▶ **HOW TO COMPLETE THIS TASK**:
Filter the entries below, keeping every line that has the word "JSON".

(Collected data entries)
________________________________________

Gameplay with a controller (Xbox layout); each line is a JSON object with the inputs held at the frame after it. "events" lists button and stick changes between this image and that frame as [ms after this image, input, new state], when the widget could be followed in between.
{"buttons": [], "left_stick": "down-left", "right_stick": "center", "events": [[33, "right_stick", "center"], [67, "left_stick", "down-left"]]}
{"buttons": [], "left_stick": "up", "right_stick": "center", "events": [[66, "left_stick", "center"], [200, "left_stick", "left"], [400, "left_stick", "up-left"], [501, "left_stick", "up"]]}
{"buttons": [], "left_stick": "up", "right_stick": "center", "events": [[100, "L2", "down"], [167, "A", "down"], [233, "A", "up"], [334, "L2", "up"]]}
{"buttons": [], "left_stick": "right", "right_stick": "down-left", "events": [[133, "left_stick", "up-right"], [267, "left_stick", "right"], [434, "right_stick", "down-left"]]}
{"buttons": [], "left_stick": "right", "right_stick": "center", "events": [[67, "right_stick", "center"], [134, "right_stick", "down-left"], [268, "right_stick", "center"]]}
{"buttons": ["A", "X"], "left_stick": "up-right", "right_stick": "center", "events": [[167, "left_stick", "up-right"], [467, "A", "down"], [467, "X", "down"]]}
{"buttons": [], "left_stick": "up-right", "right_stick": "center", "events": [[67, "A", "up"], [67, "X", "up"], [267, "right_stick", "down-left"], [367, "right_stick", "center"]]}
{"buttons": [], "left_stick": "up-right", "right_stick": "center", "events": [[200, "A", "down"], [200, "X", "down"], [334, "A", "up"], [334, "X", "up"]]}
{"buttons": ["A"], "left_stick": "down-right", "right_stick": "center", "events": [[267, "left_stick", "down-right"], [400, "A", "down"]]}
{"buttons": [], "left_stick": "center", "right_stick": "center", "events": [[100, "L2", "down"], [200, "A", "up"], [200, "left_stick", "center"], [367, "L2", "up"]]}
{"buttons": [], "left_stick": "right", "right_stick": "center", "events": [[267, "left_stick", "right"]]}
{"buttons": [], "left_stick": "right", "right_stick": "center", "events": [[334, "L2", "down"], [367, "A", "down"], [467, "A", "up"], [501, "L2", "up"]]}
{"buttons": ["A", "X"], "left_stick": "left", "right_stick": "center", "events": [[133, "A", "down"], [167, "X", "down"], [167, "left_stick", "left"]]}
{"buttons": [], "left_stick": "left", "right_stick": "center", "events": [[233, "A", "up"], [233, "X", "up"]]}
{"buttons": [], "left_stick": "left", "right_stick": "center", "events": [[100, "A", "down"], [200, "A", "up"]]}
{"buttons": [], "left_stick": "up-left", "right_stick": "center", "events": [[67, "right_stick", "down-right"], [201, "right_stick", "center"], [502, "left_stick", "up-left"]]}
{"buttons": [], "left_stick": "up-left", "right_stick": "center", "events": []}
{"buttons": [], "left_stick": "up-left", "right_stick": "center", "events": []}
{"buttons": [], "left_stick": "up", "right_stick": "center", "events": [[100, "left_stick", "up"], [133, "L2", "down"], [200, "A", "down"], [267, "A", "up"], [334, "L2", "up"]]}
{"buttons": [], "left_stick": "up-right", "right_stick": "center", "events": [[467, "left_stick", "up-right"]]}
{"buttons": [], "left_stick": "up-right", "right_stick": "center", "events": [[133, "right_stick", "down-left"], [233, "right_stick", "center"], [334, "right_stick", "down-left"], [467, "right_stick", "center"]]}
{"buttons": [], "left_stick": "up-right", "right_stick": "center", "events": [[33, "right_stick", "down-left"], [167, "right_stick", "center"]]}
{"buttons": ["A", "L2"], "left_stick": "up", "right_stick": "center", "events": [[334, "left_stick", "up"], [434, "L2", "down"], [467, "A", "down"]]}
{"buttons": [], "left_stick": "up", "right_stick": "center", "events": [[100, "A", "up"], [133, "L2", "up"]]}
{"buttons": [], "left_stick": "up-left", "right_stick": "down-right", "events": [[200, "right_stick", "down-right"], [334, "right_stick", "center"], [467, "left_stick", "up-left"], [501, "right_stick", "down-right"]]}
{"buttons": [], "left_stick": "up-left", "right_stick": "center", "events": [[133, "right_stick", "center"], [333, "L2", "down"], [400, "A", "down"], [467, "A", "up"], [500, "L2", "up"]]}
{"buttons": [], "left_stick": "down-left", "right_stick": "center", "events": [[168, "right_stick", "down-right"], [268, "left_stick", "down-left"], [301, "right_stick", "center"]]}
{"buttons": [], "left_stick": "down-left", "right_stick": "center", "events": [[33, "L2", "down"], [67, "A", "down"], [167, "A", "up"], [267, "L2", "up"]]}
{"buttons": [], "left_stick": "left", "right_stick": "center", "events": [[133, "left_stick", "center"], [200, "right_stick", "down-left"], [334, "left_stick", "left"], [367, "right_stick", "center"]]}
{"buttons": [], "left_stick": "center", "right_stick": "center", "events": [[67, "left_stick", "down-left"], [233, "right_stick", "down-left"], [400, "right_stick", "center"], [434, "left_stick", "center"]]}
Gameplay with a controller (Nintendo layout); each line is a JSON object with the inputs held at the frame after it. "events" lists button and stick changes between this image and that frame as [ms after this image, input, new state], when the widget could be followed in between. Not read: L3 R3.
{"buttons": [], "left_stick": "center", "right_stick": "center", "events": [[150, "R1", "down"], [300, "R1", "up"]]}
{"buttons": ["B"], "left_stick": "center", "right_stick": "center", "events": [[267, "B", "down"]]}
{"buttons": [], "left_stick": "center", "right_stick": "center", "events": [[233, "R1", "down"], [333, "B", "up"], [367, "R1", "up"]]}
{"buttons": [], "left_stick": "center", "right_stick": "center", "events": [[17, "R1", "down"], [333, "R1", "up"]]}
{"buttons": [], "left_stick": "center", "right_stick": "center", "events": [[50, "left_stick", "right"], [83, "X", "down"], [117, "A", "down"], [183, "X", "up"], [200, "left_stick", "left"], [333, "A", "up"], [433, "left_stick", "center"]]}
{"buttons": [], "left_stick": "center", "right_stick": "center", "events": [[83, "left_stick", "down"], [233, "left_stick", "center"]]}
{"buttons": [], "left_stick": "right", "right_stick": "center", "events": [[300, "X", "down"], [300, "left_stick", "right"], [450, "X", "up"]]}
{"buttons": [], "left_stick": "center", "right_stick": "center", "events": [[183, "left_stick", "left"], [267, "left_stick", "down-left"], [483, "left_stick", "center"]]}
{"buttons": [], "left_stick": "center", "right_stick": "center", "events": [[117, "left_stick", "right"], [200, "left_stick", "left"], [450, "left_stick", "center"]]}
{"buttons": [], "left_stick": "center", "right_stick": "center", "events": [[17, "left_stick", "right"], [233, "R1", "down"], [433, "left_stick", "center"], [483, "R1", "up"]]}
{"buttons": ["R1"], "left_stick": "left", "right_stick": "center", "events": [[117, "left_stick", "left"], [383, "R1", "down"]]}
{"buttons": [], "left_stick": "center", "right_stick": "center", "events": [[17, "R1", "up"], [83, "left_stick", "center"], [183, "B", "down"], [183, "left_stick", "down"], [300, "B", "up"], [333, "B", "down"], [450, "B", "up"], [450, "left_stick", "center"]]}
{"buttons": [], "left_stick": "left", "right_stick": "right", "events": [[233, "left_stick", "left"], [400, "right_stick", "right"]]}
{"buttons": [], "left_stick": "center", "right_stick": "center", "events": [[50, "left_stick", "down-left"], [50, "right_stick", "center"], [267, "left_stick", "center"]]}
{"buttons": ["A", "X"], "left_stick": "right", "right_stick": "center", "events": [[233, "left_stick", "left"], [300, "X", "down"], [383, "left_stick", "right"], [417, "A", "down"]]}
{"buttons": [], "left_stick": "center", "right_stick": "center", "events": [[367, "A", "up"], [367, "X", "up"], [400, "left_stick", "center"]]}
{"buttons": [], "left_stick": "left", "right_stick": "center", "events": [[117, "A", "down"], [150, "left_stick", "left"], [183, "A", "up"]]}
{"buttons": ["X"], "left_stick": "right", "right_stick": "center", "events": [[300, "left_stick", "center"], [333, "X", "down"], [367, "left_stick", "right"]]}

________________________________________

▶ **WRITTEN ANSWER**:
Gameplay with a controller (Xbox layout); each line is a JSON object with the inputs held at the frame after it. "events" lists button and stick changes between this image and that frame as [ms after this image, input, new state], when the widget could be followed in between.
Gameplay with a controller (Nintendo layout); each line is a JSON object with the inputs held at the frame after it. "events" lists button and stick changes between this image and that frame as [ms after this image, input, new state], when the widget could be followed in between. Not read: L3 R3.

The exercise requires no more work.